Grund wäre der erste Luzerner Parlamentarier, der in einem Rollstuhl sitzt. Falls er gewählt würde, käme er durch den Hintereingang des Regierungsgebäudes, das im Jahr 2000 behindertengerecht umgebaut wurde. Er könne es sich gut vorstellen, dort zu debattieren.

Und es wäre eine Herausforderung. «Sachlich können schon auch mal die Fetzen fliegen, da diskutiere ich sehr gern.» Einen gewissen Respekt vor der Politik und vor einer grossen Öffentlichkeit hat er trotzdem. Er sei manchmal sensibel. «Wenn ich etwas persönlich nehme, bin ich manchmal ein wenig ein Pflänzchen.» 
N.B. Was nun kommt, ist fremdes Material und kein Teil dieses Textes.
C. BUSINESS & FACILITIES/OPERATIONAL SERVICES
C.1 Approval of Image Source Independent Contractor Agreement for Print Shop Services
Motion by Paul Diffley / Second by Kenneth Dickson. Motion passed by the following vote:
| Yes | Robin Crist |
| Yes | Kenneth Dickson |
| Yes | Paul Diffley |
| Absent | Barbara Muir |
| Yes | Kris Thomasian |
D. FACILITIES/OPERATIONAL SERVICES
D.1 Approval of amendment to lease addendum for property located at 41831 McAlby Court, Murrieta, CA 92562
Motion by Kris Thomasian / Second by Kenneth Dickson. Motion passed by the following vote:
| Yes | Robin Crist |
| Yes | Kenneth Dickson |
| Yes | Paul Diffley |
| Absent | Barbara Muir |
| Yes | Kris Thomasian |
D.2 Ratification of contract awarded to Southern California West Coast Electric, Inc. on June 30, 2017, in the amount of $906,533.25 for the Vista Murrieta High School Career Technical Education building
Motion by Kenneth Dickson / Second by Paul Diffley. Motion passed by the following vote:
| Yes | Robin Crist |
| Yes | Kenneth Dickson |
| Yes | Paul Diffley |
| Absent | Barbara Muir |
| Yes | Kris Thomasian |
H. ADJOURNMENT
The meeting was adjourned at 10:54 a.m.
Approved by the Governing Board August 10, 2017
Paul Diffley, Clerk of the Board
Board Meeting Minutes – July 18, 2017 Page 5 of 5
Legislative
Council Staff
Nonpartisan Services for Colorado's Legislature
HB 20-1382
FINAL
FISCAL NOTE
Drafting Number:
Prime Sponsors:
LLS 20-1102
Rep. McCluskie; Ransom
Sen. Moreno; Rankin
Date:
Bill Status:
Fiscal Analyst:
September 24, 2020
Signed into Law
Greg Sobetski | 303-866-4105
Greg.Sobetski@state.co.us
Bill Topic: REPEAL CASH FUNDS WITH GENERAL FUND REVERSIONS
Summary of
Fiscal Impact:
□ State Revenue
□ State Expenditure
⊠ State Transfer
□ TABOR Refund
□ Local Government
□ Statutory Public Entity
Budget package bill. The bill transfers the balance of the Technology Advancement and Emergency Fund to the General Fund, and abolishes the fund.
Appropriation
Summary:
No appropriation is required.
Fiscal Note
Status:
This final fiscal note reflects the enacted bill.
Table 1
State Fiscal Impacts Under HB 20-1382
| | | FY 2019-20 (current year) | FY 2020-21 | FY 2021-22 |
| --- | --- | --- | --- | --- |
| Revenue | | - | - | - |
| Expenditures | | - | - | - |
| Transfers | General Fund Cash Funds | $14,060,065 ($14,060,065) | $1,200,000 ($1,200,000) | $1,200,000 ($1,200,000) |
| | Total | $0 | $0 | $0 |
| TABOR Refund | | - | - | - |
Am Ende des Gesprächs grüsst uns seine Frau Vera. Sie sagt über ihren Mann, er sei grosszügig und sehr ehrgeizig. «Wo ein Wille ist, da ist auch ein Weg.» Vera sitzt ebenfalls im Rollstuhl und kennengelernt haben sie sich während der gemeinsamen Schulzeit an der Luzerner Stiftung Rodtegg.

Seit neun Jahren sind sie verheiratet. «Ich habe geweint, als ich gehört habe, dass er sich schon wieder den Arm gebrochen hat.» Danach schweigt Daniel etwas länger. Er öffnet die Türe. Die Heilung dauere sechs Wochen. «Gleich wie bei normalen Menschen.»